BEGIN EXTRACTED INFORMATION

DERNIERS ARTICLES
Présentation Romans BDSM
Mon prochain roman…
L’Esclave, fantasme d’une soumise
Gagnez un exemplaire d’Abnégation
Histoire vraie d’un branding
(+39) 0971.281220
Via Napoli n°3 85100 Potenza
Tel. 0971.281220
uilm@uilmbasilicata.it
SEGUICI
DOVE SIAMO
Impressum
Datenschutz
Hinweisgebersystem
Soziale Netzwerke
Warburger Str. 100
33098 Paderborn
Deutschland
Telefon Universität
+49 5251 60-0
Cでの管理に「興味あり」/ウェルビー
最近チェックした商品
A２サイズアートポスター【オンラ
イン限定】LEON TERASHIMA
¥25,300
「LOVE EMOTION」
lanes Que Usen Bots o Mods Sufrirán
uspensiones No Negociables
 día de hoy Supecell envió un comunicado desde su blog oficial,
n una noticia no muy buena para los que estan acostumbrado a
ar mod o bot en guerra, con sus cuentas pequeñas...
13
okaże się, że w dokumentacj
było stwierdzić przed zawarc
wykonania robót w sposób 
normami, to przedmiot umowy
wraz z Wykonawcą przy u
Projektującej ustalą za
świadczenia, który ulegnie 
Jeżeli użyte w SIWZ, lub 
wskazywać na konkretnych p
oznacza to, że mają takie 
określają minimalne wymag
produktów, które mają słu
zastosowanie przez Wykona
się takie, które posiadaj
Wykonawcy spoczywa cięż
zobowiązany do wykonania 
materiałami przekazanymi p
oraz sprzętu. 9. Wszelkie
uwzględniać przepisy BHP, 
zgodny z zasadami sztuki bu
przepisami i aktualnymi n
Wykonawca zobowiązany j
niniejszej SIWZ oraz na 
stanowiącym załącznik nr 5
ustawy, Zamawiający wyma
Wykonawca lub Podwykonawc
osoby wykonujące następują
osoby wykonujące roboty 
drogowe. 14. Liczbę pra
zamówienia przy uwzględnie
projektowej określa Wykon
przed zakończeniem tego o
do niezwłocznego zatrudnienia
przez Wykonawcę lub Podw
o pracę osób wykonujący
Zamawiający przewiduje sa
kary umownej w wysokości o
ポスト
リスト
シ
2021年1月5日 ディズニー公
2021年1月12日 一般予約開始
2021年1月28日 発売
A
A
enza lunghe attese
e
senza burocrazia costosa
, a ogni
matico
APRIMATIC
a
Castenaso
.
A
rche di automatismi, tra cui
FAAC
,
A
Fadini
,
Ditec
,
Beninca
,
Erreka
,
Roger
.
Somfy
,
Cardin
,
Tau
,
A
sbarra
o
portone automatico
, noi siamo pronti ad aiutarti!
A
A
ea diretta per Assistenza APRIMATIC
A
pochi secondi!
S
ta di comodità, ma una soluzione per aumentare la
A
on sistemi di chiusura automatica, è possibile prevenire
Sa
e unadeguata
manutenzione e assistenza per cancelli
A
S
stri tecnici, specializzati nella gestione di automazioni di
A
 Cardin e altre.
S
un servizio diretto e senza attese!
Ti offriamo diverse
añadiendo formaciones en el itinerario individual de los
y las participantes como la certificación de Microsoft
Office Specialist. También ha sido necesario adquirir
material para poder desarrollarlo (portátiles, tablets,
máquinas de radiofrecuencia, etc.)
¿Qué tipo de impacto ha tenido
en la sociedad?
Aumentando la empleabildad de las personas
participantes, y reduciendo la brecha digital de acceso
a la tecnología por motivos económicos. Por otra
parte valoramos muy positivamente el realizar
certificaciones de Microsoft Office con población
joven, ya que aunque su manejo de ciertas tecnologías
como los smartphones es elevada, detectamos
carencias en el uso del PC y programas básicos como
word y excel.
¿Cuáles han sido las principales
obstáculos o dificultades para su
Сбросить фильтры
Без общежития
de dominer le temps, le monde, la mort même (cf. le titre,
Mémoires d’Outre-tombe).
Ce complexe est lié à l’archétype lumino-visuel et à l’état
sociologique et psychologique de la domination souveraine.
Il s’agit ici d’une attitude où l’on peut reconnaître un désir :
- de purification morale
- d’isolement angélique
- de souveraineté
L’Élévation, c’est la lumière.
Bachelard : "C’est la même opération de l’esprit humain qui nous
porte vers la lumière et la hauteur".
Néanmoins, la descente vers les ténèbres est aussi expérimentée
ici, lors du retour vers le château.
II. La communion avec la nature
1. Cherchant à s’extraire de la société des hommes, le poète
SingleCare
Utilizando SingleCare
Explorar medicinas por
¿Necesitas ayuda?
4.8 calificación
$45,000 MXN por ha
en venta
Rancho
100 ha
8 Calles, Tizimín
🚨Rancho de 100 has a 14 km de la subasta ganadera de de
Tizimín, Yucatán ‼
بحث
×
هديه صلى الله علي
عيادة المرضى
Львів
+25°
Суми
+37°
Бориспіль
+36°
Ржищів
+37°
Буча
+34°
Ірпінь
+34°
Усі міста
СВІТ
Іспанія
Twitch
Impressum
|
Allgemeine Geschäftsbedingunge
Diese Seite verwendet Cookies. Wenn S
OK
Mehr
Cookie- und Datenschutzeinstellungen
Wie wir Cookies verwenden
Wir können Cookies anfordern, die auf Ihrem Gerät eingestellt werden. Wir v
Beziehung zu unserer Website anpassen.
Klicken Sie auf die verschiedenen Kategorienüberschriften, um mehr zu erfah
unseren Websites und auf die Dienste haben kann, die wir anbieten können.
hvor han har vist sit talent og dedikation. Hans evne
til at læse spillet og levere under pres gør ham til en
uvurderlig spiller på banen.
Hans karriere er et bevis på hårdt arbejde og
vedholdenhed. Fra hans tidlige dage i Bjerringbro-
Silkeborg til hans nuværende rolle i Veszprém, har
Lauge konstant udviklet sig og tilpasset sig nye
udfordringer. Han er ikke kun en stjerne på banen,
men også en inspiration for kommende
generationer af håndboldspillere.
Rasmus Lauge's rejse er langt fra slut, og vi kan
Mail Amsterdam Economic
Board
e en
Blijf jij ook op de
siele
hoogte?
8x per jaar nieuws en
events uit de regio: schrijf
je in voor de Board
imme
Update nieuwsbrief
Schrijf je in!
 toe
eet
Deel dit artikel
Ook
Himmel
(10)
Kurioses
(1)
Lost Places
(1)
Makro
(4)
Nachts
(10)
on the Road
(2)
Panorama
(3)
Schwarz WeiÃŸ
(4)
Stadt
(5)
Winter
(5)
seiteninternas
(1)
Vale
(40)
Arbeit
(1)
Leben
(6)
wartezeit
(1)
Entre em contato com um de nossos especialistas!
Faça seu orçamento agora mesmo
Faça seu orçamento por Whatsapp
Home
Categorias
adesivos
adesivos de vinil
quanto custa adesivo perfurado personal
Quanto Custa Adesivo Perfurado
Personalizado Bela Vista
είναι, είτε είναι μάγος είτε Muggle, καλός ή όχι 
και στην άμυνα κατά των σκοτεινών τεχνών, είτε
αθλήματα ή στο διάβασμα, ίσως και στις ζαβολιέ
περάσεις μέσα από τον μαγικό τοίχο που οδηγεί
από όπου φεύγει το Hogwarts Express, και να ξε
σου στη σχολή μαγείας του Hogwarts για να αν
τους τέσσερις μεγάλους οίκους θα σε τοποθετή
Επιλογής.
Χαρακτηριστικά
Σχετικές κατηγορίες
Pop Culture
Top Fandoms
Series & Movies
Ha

END EXTRACTED INFORMATION

◆ TASK:
Retype every record above exactly as it appears.

◆ ANSWER TO THIS EXERCISE:
DERNIERS ARTICLES
Présentation Romans BDSM
Mon prochain roman…
L’Esclave, fantasme d’une soumise
Gagnez un exemplaire d’Abnégation
Histoire vraie d’un branding
(+39) 0971.281220
Via Napoli n°3 85100 Potenza
Tel. 0971.281220
uilm@uilmbasilicata.it
SEGUICI
DOVE SIAMO
Impressum
Datenschutz
Hinweisgebersystem
Soziale Netzwerke
Warburger Str. 100
33098 Paderborn
Deutschland
Telefon Universität
+49 5251 60-0
Cでの管理に「興味あり」/ウェルビー
最近チェックした商品
A２サイズアートポスター【オンラ
イン限定】LEON TERASHIMA
¥25,300
「LOVE EMOTION」
lanes Que Usen Bots o Mods Sufrirán
uspensiones No Negociables
 día de hoy Supecell envió un comunicado desde su blog oficial,
n una noticia no muy buena para los que estan acostumbrado a
ar mod o bot en guerra, con sus cuentas pequeñas...
13
okaże się, że w dokumentacj
było stwierdzić przed zawarc
wykonania robót w sposób 
normami, to przedmiot umowy
wraz z Wykonawcą przy u
Projektującej ustalą za
świadczenia, który ulegnie 
Jeżeli użyte w SIWZ, lub 
wskazywać na konkretnych p
oznacza to, że mają takie 
określają minimalne wymag
produktów, które mają słu
zastosowanie przez Wykona
się takie, które posiadaj
Wykonawcy spoczywa cięż
zobowiązany do wykonania 
materiałami przekazanymi p
oraz sprzętu. 9. Wszelkie
uwzględniać przepisy BHP, 
zgodny z zasadami sztuki bu
przepisami i aktualnymi n
Wykonawca zobowiązany j
niniejszej SIWZ oraz na 
stanowiącym załącznik nr 5
ustawy, Zamawiający wyma
Wykonawca lub Podwykonawc
osoby wykonujące następują
osoby wykonujące roboty 
drogowe. 14. Liczbę pra
zamówienia przy uwzględnie
projektowej określa Wykon
przed zakończeniem tego o
do niezwłocznego zatrudnienia
przez Wykonawcę lub Podw
o pracę osób wykonujący
Zamawiający przewiduje sa
kary umownej w wysokości o
ポスト
リスト
シ
2021年1月5日 ディズニー公
2021年1月12日 一般予約開始
2021年1月28日 発売
A
A
enza lunghe attese
e
senza burocrazia costosa
, a ogni
matico
APRIMATIC
a
Castenaso
.
A
rche di automatismi, tra cui
FAAC
,
A
Fadini
,
Ditec
,
Beninca
,
Erreka
,
Roger
.
Somfy
,
Cardin
,
Tau
,
A
sbarra
o
portone automatico
, noi siamo pronti ad aiutarti!
A
A
ea diretta per Assistenza APRIMATIC
A
pochi secondi!
S
ta di comodità, ma una soluzione per aumentare la
A
on sistemi di chiusura automatica, è possibile prevenire
Sa
e unadeguata
manutenzione e assistenza per cancelli
A
S
stri tecnici, specializzati nella gestione di automazioni di
A
 Cardin e altre.
S
un servizio diretto e senza attese!
Ti offriamo diverse
añadiendo formaciones en el itinerario individual de los
y las participantes como la certificación de Microsoft
Office Specialist. También ha sido necesario adquirir
material para poder desarrollarlo (portátiles, tablets,
máquinas de radiofrecuencia, etc.)
¿Qué tipo de impacto ha tenido
en la sociedad?
Aumentando la empleabildad de las personas
participantes, y reduciendo la brecha digital de acceso
a la tecnología por motivos económicos. Por otra
parte valoramos muy positivamente el realizar
certificaciones de Microsoft Office con población
joven, ya que aunque su manejo de ciertas tecnologías
como los smartphones es elevada, detectamos
carencias en el uso del PC y programas básicos como
word y excel.
¿Cuáles han sido las principales
obstáculos o dificultades para su
Сбросить фильтры
Без общежития
de dominer le temps, le monde, la mort même (cf. le titre,
Mémoires d’Outre-tombe).
Ce complexe est lié à l’archétype lumino-visuel et à l’état
sociologique et psychologique de la domination souveraine.
Il s’agit ici d’une attitude où l’on peut reconnaître un désir :
- de purification morale
- d’isolement angélique
- de souveraineté
L’Élévation, c’est la lumière.
Bachelard : "C’est la même opération de l’esprit humain qui nous
porte vers la lumière et la hauteur".
Néanmoins, la descente vers les ténèbres est aussi expérimentée
ici, lors du retour vers le château.
II. La communion avec la nature
1. Cherchant à s’extraire de la société des hommes, le poète
SingleCare
Utilizando SingleCare
Explorar medicinas por
¿Necesitas ayuda?
4.8 calificación
$45,000 MXN por ha
en venta
Rancho
100 ha
8 Calles, Tizimín
🚨Rancho de 100 has a 14 km de la subasta ganadera de de
Tizimín, Yucatán ‼
بحث
×
هديه صلى الله علي
عيادة المرضى
Львів
+25°
Суми
+37°
Бориспіль
+36°
Ржищів
+37°
Буча
+34°
Ірпінь
+34°
Усі міста
СВІТ
Іспанія
Twitch
Impressum
|
Allgemeine Geschäftsbedingunge
Diese Seite verwendet Cookies. Wenn S
OK
Mehr
Cookie- und Datenschutzeinstellungen
Wie wir Cookies verwenden
Wir können Cookies anfordern, die auf Ihrem Gerät eingestellt werden. Wir v
Beziehung zu unserer Website anpassen.
Klicken Sie auf die verschiedenen Kategorienüberschriften, um mehr zu erfah
unseren Websites und auf die Dienste haben kann, die wir anbieten können.
hvor han har vist sit talent og dedikation. Hans evne
til at læse spillet og levere under pres gør ham til en
uvurderlig spiller på banen.
Hans karriere er et bevis på hårdt arbejde og
vedholdenhed. Fra hans tidlige dage i Bjerringbro-
Silkeborg til hans nuværende rolle i Veszprém, har
Lauge konstant udviklet sig og tilpasset sig nye
udfordringer. Han er ikke kun en stjerne på banen,
men også en inspiration for kommende
generationer af håndboldspillere.
Rasmus Lauge's rejse er langt fra slut, og vi kan
Mail Amsterdam Economic
Board
e en
Blijf jij ook op de
siele
hoogte?
8x per jaar nieuws en
events uit de regio: schrijf
je in voor de Board
imme
Update nieuwsbrief
Schrijf je in!
 toe
eet
Deel dit artikel
Ook
Himmel
(10)
Kurioses
(1)
Lost Places
(1)
Makro
(4)
Nachts
(10)
on the Road
(2)
Panorama
(3)
Schwarz WeiÃŸ
(4)
Stadt
(5)
Winter
(5)
seiteninternas
(1)
Vale
(40)
Arbeit
(1)
Leben
(6)
wartezeit
(1)
Entre em contato com um de nossos especialistas!
Faça seu orçamento agora mesmo
Faça seu orçamento por Whatsapp
Home
Categorias
adesivos
adesivos de vinil
quanto custa adesivo perfurado personal
Quanto Custa Adesivo Perfurado
Personalizado Bela Vista
είναι, είτε είναι μάγος είτε Muggle, καλός ή όχι 
και στην άμυνα κατά των σκοτεινών τεχνών, είτε
αθλήματα ή στο διάβασμα, ίσως και στις ζαβολιέ
περάσεις μέσα από τον μαγικό τοίχο που οδηγεί
από όπου φεύγει το Hogwarts Express, και να ξε
σου στη σχολή μαγείας του Hogwarts για να αν
τους τέσσερις μεγάλους οίκους θα σε τοποθετή
Επιλογής.
Χαρακτηριστικά
Σχετικές κατηγορίες
Pop Culture
Top Fandoms
Series & Movies
Ha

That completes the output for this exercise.